* TESTO CITATO:
········

Scritto da FIAMMETTA CUCURNIA – Venerdì de la Repubblica

Il realismo socialista viene considerato un po’ kitsch, invece ha prodotto grandi talenti

Stanzija metro Majakovskaja (stazione Majakovskij). Una delle più vecchie e famose della metropolitana di Mosca. Dalla piazza, in cui si erge la statua del poeta rivoluzionario, si accede all’entrata. Senza pretese, di passaggio, perfino angusta. Poi però si imbocca la scala mobile che, ripida, porta giù, nel sottosuolo, a 34 metri di profondità. E lì, davanti agli occhi si apre uno spettacolo inatteso, incredibile. La sala, lunga 155 metri è spaziosa, leggera. Il pavimento di marmo lucido ricorda nei toni e nei colori i lavori di Malevic. Il soffitto è un cielo, tutto fatto di tasselli vetrati, come tanti fotogrammi di un film, che lo rendono arioso e vibrante, quasi vero. E magnifici mosaici, dietro i quali si nascondono le fonti di illuminazione, inseriti tra le doppie volte della stazione, raccontano una “giornata perfetta del Paese del socialismo”: le terre dei kholkhoz, le ciminiere della grande industrializzazione, le ore del lavoro, i divertimenti dei giovani… Uno spettacolo che ancora oggi colpisce per la sua modernità. Molti russi ricordano, o hanno sentito raccontare in casa, i primi mesi dopo l’inaugurazione, in quel terribile 1937 delle grandi purghe, quando la gente si accalcava senza sosta per potere ammirare, tra un treno e l’altro, l’opera forse più straordinaria e mirabile di Aleksandr Deineka (Kursk 1899 – Mosca 1969), il principale esponente del Realismo socialista, dell’arte monumentale degli anni Trenta e probabilmente dell’intero periodo staliniano.
A questo artista pieno di talenti, così caro alla Russia e così sconosciuto da noi, è dedicata dal prossimo 19 febbraio una mostra monografica al Palazzo delle Esposizioni di Roma. Organizzata in collaborazione con la Galleria Tret’jakov di Mosca, curata da Matthew Bown, e intitolata Aleksandr Deineka. Il maestro sovietico della modernità, inaugura l’anno della cultura Italia-Russia che, in autunno, si chiuderà con due altri appuntamenti speciali: il Realismo socialista e l’arte di Aleksandr Rodchenko. Un bel modo per recuperare un frammento così significativo del Novecento russo, che è stato in qualche modo “rimosso”, e spesso, nell’immaginario collettivo di noi europei, si ferma a Kandinskij, a Tatlin o a Lentulov.
Dice il curatore italiano, Matteo Lafranconi: “Questa iniziativa ha anche lo scopo di capire il perché di questa rimozione. C’è una visione della modernità che tende ad avere categorie polarizzare attorno al formalismo e all’avanguardia. La guerra fredda, poi, ha fatto il resto, anche in termini di mercato. Così del Realismo socialista si è parlato sempre meno. Invece si tratta di un movimento artistico che ha riguardato un tempo molto lungo e un Paese gigantesco e ha prodotto un numero straordinario di opere e di grandi talenti”. Noi ce lo siamo perso. E la mappatura di questo fenomeno nell’immaginario mondiale è tutta ancora da venire. “C’è una grande resistenza, di marca ideologica. La prova sta proprio nella elevatissima qualità delle opere. Ed è un vero peccato che le cose stiano ancora così, a distanza di tanti anni dopo la fine dell’Urss”.

········

* CONTENUTO DEL DATASET:

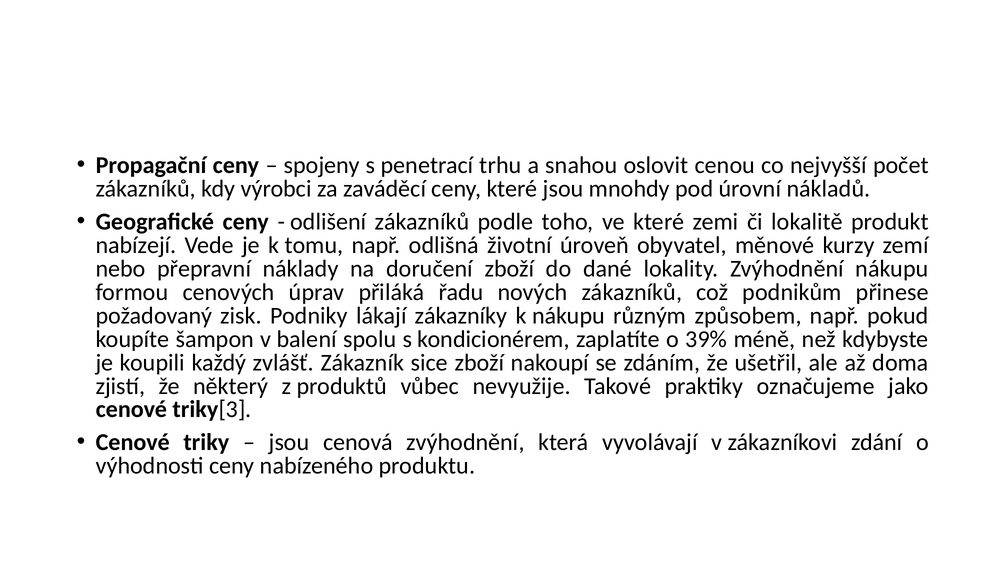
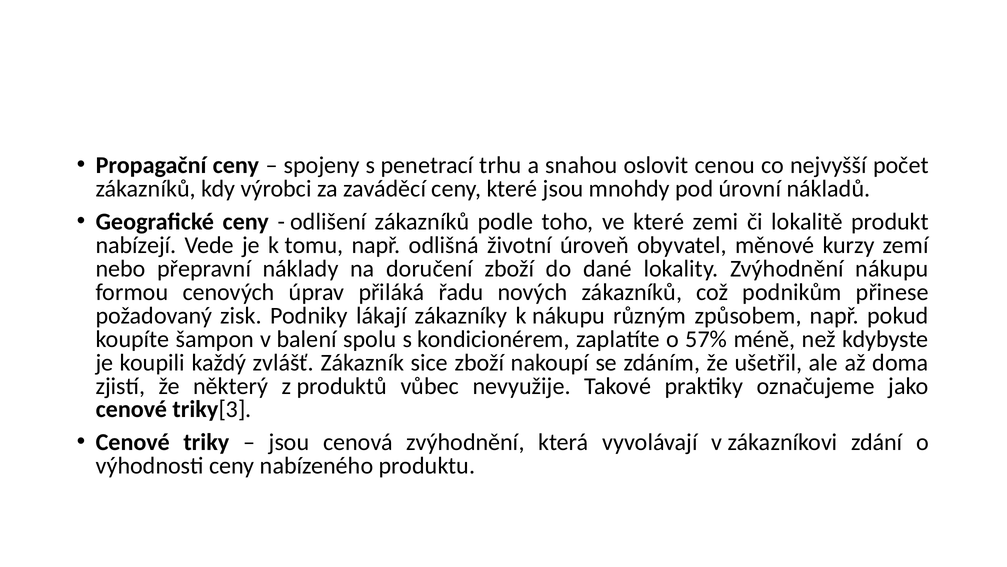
39%: 39% -> 57%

········

* CONSEGNE:
A - Rispondi alle seguenti domande sull'articolo su Deineka:
(i) A quale profondità si trova la stazione Majakovskaja?
(ii) Da quale data è dedicata a Deineka la mostra al Palazzo delle Esposizioni di Roma?
(iii) Chi è il curatore italiano della mostra?
B - Ripeti parola per parola il passo dell'articolo su Deineka che va da "A questo artista" fino a "o a Lentulov." incluso.
C - Riprendi l'articolo su Deineka e sulla sua mostra romana e proseguilo dopo l'ultima frase riportata.

* SOLUZIONI:
A -
(i) A 34 metri di profondità.
(ii) Dal 19 febbraio.
(iii) Matteo Lafranconi.

B -
A questo artista pieno di talenti, così caro alla Russia e così sconosciuto da noi, è dedicata dal prossimo 19 febbraio una mostra monografica al Palazzo delle Esposizioni di Roma. Organizzata in collaborazione con la Galleria Tret’jakov di Mosca, curata da Matthew Bown, e intitolata Aleksandr Deineka. Il maestro sovietico della modernità, inaugura l’anno della cultura Italia-Russia che, in autunno, si chiuderà con due altri appuntamenti speciali: il Realismo socialista e l’arte di Aleksandr Rodchenko. Un bel modo per recuperare un frammento così significativo del Novecento russo, che è stato in qualche modo “rimosso”, e spesso, nell’immaginario collettivo di noi europei, si ferma a Kandinskij, a Tatlin o a Lentulov.

C -
Solitamente, questo movimento artistico viene archiviato come qualcosa di kitsch. “Se ne sorride e si passa oltre” dice Lafranconi “come se fosse qualcosa di antropologicamente buffo. Invece è solo un fenomeno diverso, che si basa su un procedimento molto interessante di selezione formale, e che spesso non coincide con le categorie del bello che noi riteniamo aggiornate”.
Questo atteggiamento riguarda un po’ tutta la produzione intellettuale dei tempi sovietici. Le nostre librerie non propongono più da anni autori non dissidenti di epoca sovietica, come Sholokhov o Trifonov. E non abbiamo mai visto sui nostri schermi i tanti e preziosissimi film di quel periodo. È un tessuto di conoscenze che è stato tagliato, un buco enorme intagliato nel corpo del secolo scorso. Ora Roma tenta di riallacciare quel filo.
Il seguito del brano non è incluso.